Agreeing with Hitchens on Religion?
So you can imagine my surprise when I agreed with nearly an entire column of his titled Another Disgusting Religious Practice. Recently in New York some infants have been harmed and one died as a result of an old Jewish tradition that Mayor Bloomberg supported rather than upset one of his voting blocks. Here's a sample:
Where to start with this? I could wish that Bloomberg were always so careful about keeping out of other peoples' business: He has made it legally impossible to have a cigarette and a cocktail at the same time, anywhere in the city. But I'll trade him his stupid prohibitionist ban if he states clearly that it is the government's business to protect children from religious fanatics. Female genital mutilation, for example, is quite rightly banned under federal law, and no religious exemption is, or ever should be, permitted. The Mormons were obliged to give up polygamy and forcible marriage before they, or the state of Utah, could be part of the United States. A Christian Scientist who denies urgent medical treatment to his or her children may well be hauled up for reckless endangerment, as may those whose churches teach redemption through violent corporal punishment. The First Amendment does indeed forbid any infringement of religious freedom, but it is not, as was once said, part of a suicide pact, let alone a child-abuse one.Absolutely correct. Nearly the entire column. For those of you who do believe, just skip the last paragraph and you'll be fine. Just one or two bad phrases there, but enough to skip - IMHO.

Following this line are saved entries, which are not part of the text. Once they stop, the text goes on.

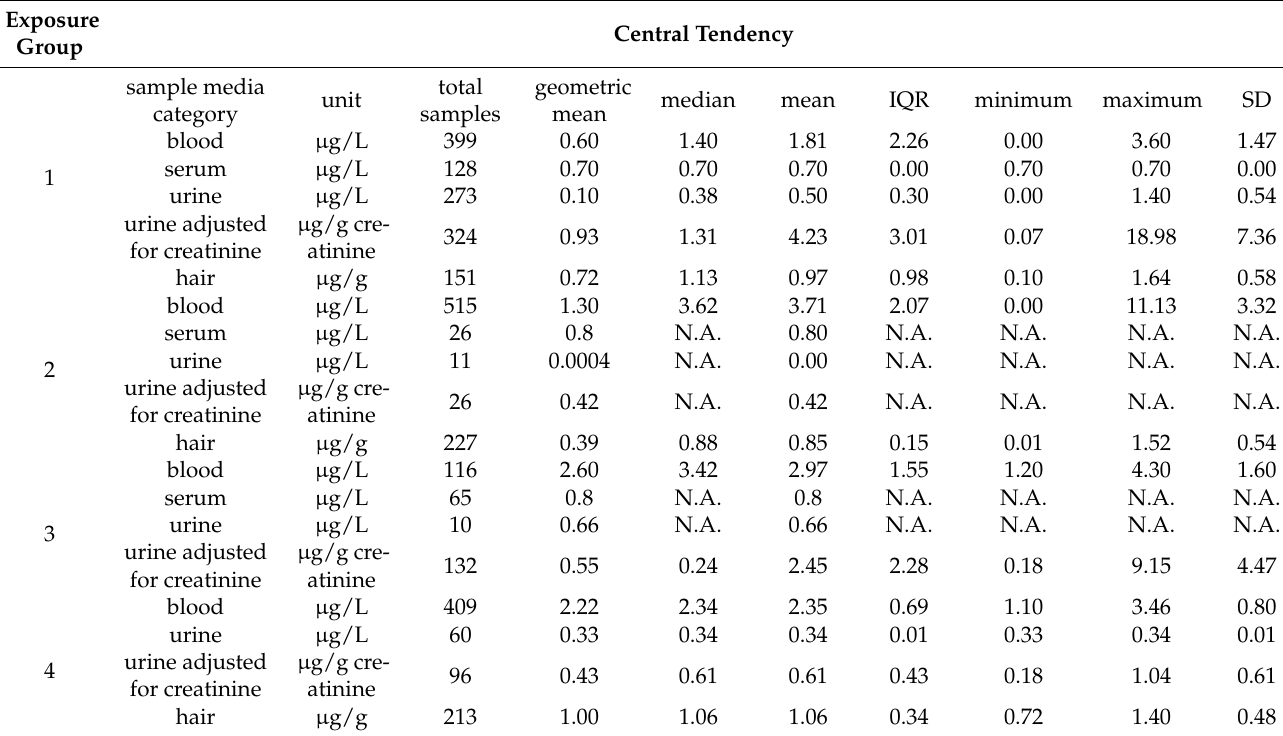
Table 4. Central Tendency Mercury Values of Biomarker Samples from Populations Involved with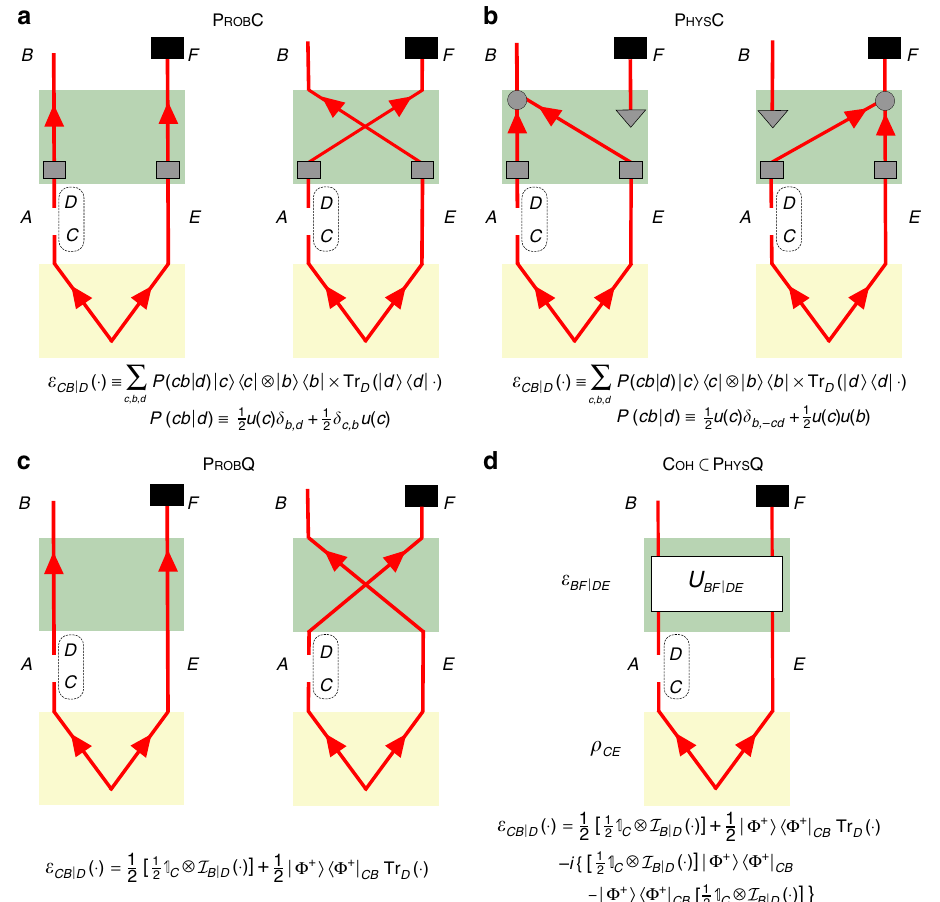
Figure 4 | Quantum circuits which realize examples of different classes of causal relations between two qubits. Circuits for four combinations of cause-effect and common-cause mechanisms: ( a ) P ROB C, ( b ) P HYS C, ( c ) P ROB Q and ( d ) C OH C P HYS Q. In all circuits, C and E are initially prepared in the maximally entangled state F þ j i and F is discarded at the end. The examples differ only in the choice of the gate E BF j DE , as described in the text. Panels with two circuits represent an equal probabilistic mixture of both scenarios. Black squares represent the trace operation, grey squares represent complete-dephasing operations, grey triangles represent preparations of the completely mixed state, grey circles represent the classical XNOR gate, which sets b ¼ (cid:5) ed for binary variables b , e , d taking the values { ± 1} and the two-qubit unitary U BF | DE is the partial swap given by equation (2). Below each example, we specify the causal map E CB j D obtained from the state r CE and the gate E BF j DE via E CB j D ð(cid:4)Þ¼ Tr F (cid:7) E BF j DE (cid:4) (cid:3) r CE ð represent classical binary variables, P ( cb | d ) represents a conditional probability distribution over these, d x , y denotes the Kronecker delta function and u ( x ) denotes the uniform distribution over x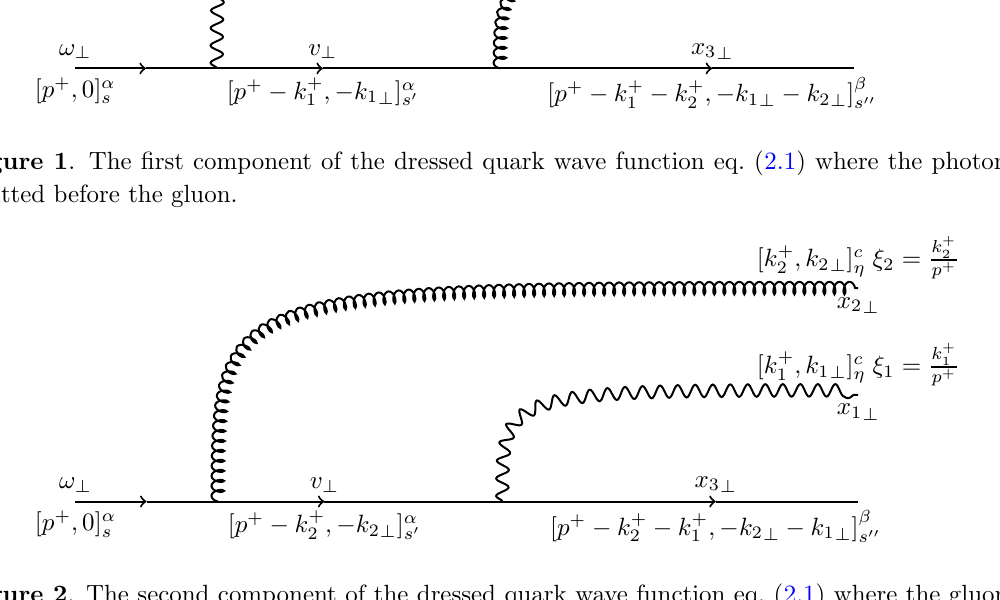
Figure 2 . The second component of the dressed quark wave function eq. (2.1) where the gluon is emitted before the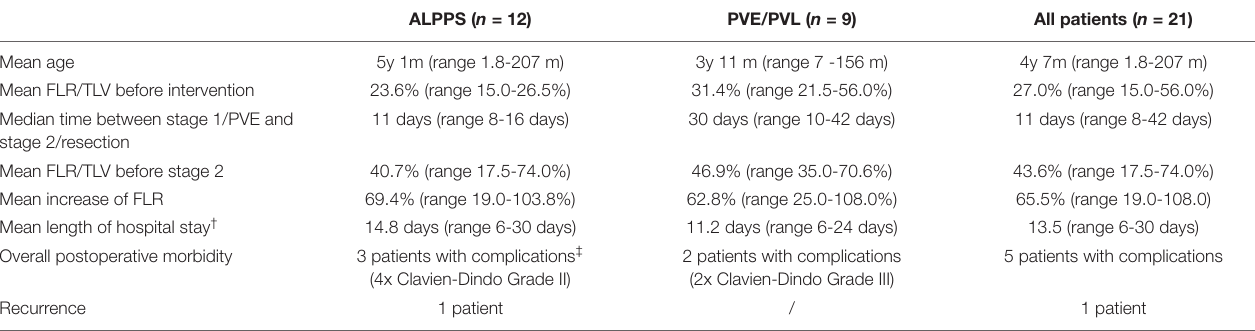
TABLE 4 | Patient characteristics and data on FLR.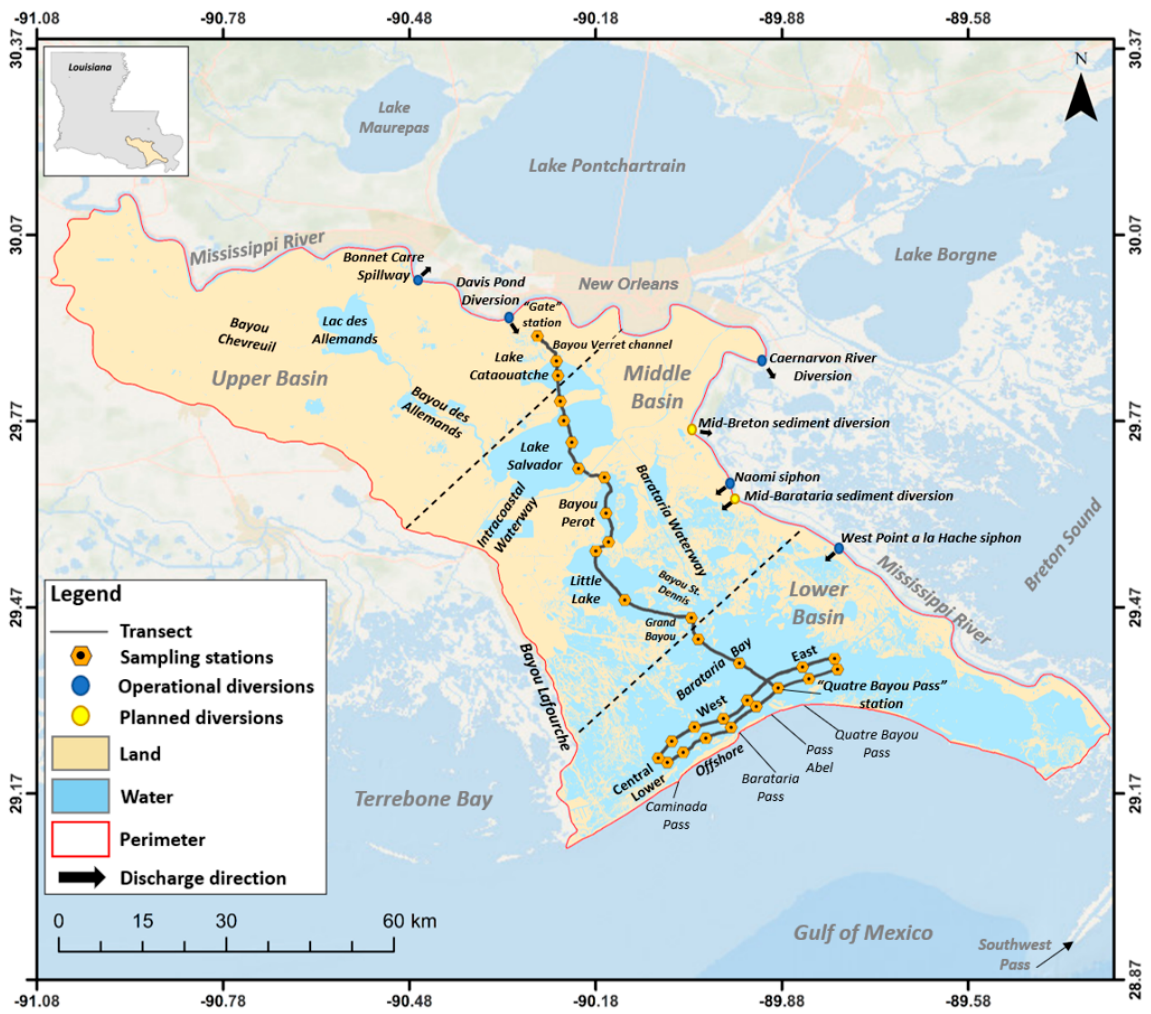
Figure 1. The Barataria Basin complex (BB) showing major hydrological features along the upper, middle, and lower basins and the array of sampling dataflow transects/discrete sampling stations. Water quality sampling started at the Bayou Verret channel (“Gate station”) upstream of Lake Cataouatche and continued seaward to the “Quatre Bayou Pass station” located ~4.0 km from the Quatre Bayou Pass.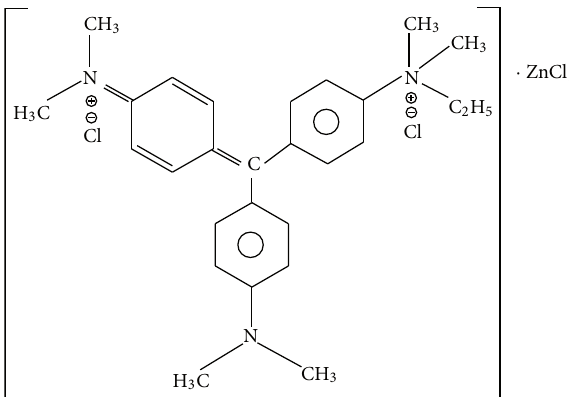
F 1: Chemical structure of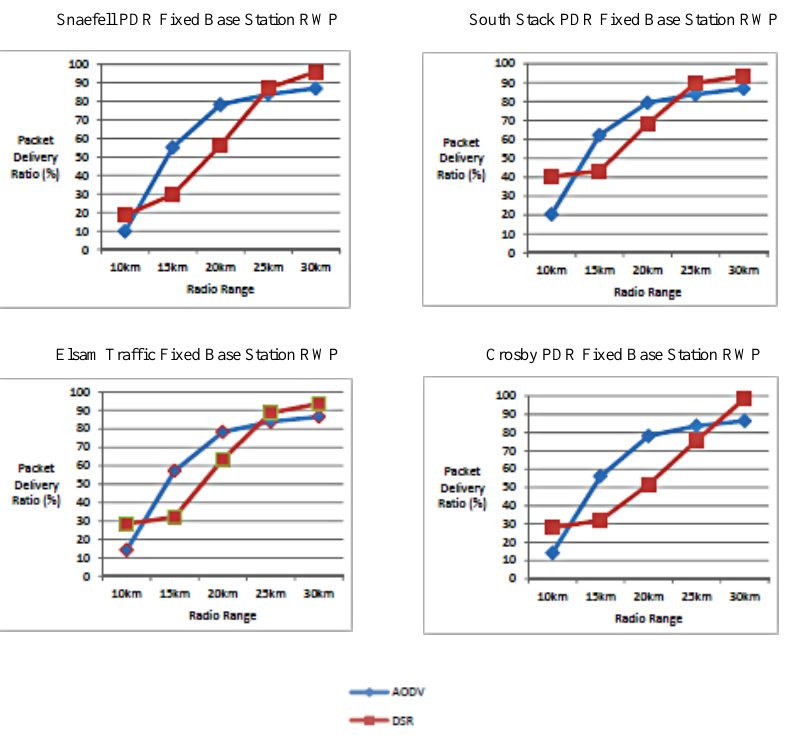
Figure 14. Moving Base Station Random Waypoint Model Packet Delivery Ratios.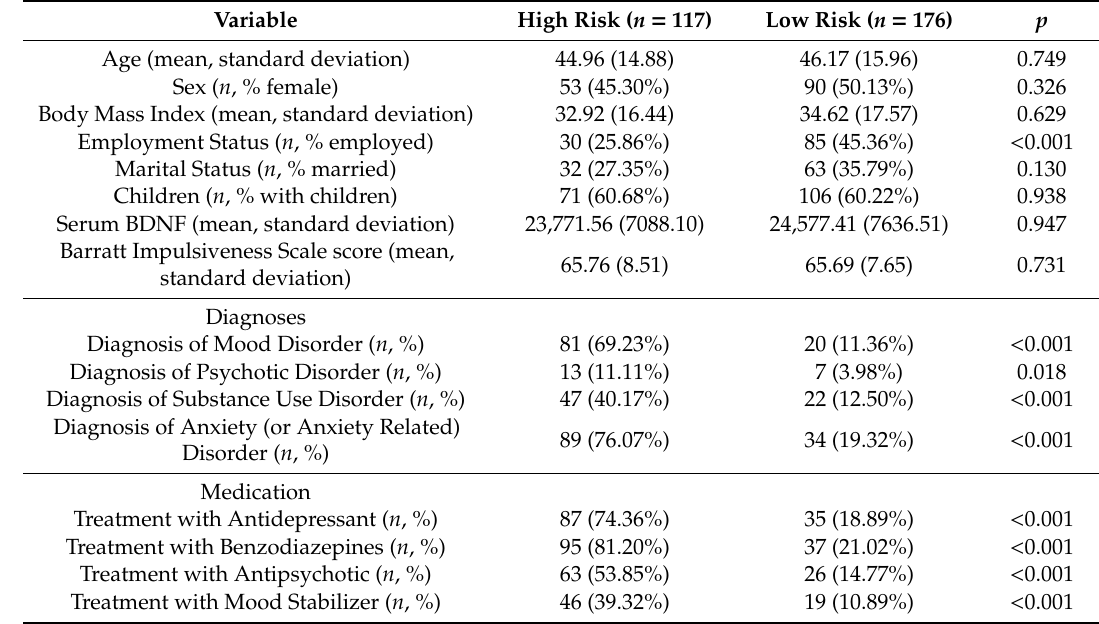
Table 2. Characteristics of study populations by risk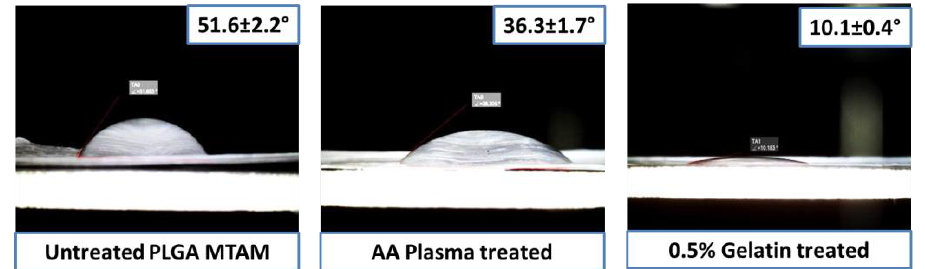
Figure 4. ddH 2 O contact angle of (left to right) untreated; AA plasma treated; and 0.5% treated PLGA MTAM. A significant reduction in water contact angle was recorded with the addition of surface treatment, which was followed by gelation coating.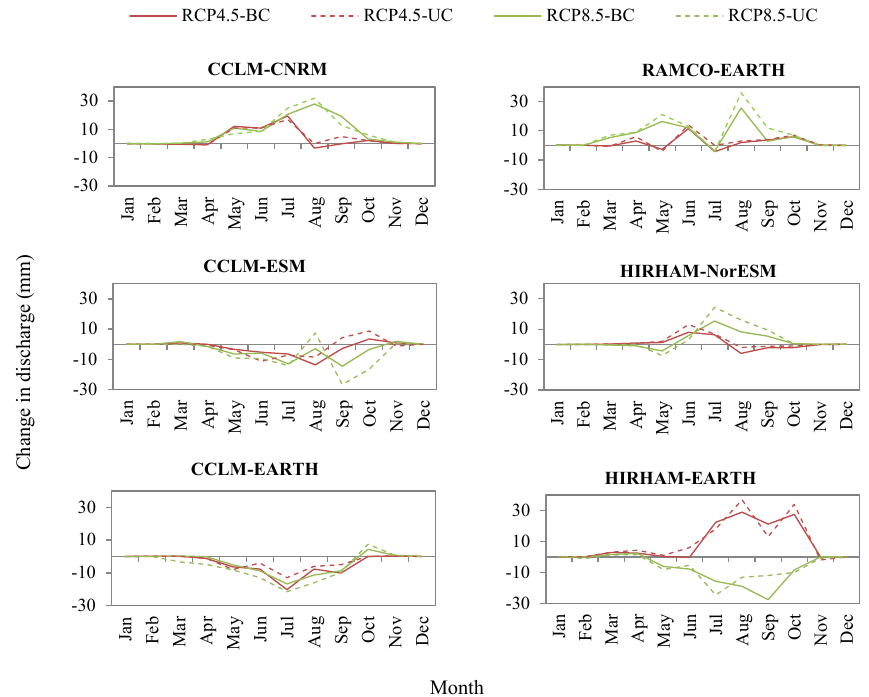
Figure 9. Monthly discharge change between the reference period (1971–2000) and the future period (2021–2050) under emission scenarios RCP4.5 and RCP8.5. BC and UC refer to bias corrected and non bias corrected, respectively.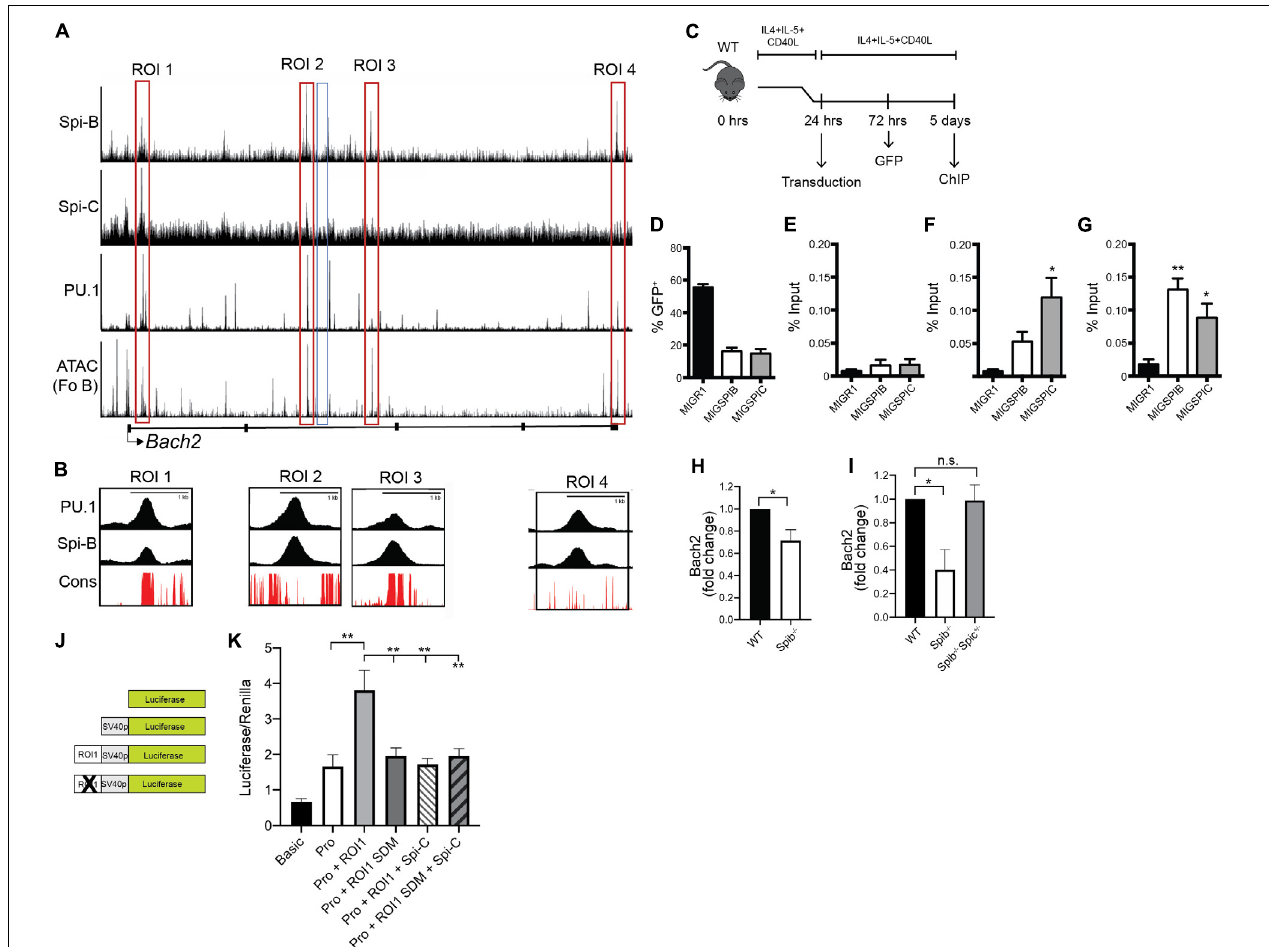
FIGURE 6 | Regulation of Bach2 by Spi-B and Spi-C. (A) UCSC genome browser tracks of ChIP-seq analysis of 3XFLAG-tagged Spi-B in WEHI-279 cells (top panel) and Spi-C in 38B9 cells (second panel). Also shown is ChIP-seq analysis of 3X-FLAG-tagged PU.1 binding in pro-B cells (third panel) and IMMGEN ATAC-seq analysis performed in enriched follicular B cells (Fo B) (Fourth panel). Bach2 gene structure is shown below, with black boxes denoting exons and lines representing introns. Red boxes indicate regions-of-interest (ROIs 1-4), while the blue box denotes the negative control region (NCR). (B) Multiple placental species conservation analysis (in red) visualized as superimposed UCSC tracks of ChIP-seq (ROI 1-4, in black) within the Bach2 locus for PU.1 and Spi-B. (C) Schematic depicting the workflow for primary B cell transduction, followed by chromatin immunoprecipitation (ChIP). (D) Frequency of GFP + cells, 48 h following transduction of WT enriched B cells with the indicated retroviral vectors. Bars represent the mean transduction efficiency ± SEM. (E–G) Enrichment of FLAG-tagged Spi-B and Spi-C in cultured WT B cells at the NCR (E) , ROI 1 (F) , and ROI 3 (G) . Results are shown as percentage of input DNA, with bars representing mean% input ± SEM ( n = 3 independent experiments using cells from individual mice, one-way ANOVA with Tukey’s multiple comparisons test), * p < 0.05; ** p < 0.01. (H) Reduced Bach2 mRNA transcript levels in Spib − / − B cells. RT-qPCR analysis was performed on RNA prepared from splenic B cells enriched from WT and Spib − / − mice ( n = 5 independent experiments using individual mice of each genotype, one sample t and Wilcoxon test), * p < 0.05. (I) Reduced Bach2 mRNA transcript levels in Spib − / − GC B cells. RT-qPCR analysis was performed on RNA prepared from splenic GC B cells enriched from WT, Spib − / − , and Spib − / − Spic + / − mice by cell sorting, 10 days after immunization with NP-KLH. Result is shown for representative experiment with triplicate technical replicates, Kruskal-Wallis with Dunn’s multiple comparisons test, * p < 0.05. (J) Schematic of luciferase reporters pGL3-basic (first panel), pGL3-promoter (second panel), pGL3-promoter-ROI 1 (third panel),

Let's by all means hear from Rabbi David Niederman of the United Jewish Organization in Williamsburg, Brooklyn, who emerged from his meeting with Bloomberg to inform us that: "The Orthodox Jewish community will continue the practice that has been practiced for over 5,000 years. We do not change. And we will not change." You can preach it, rabbi, but you have no more right to practice it than a Muslim imam who preaches the duty of holy war has the right to put his teachings into effect. And Rabbi Yitzchok Fischer, the 57-year-old man who ministered to the three boys in question, is currently under a court order that forbids him from doing it again—pending an investigation by the health department. What "investigation?" If another man of that age were found to be slicing the foreskins of little boys and then sucking their penises and their blood, he would be in jail—one hopes—so fast that his feet wouldn't touch the ground. If he then told the court that God ordered him to do it, he would be offering precisely the defense that thousands of psychos have already made so familiar. Preach it rabbi. Preach it to the judge.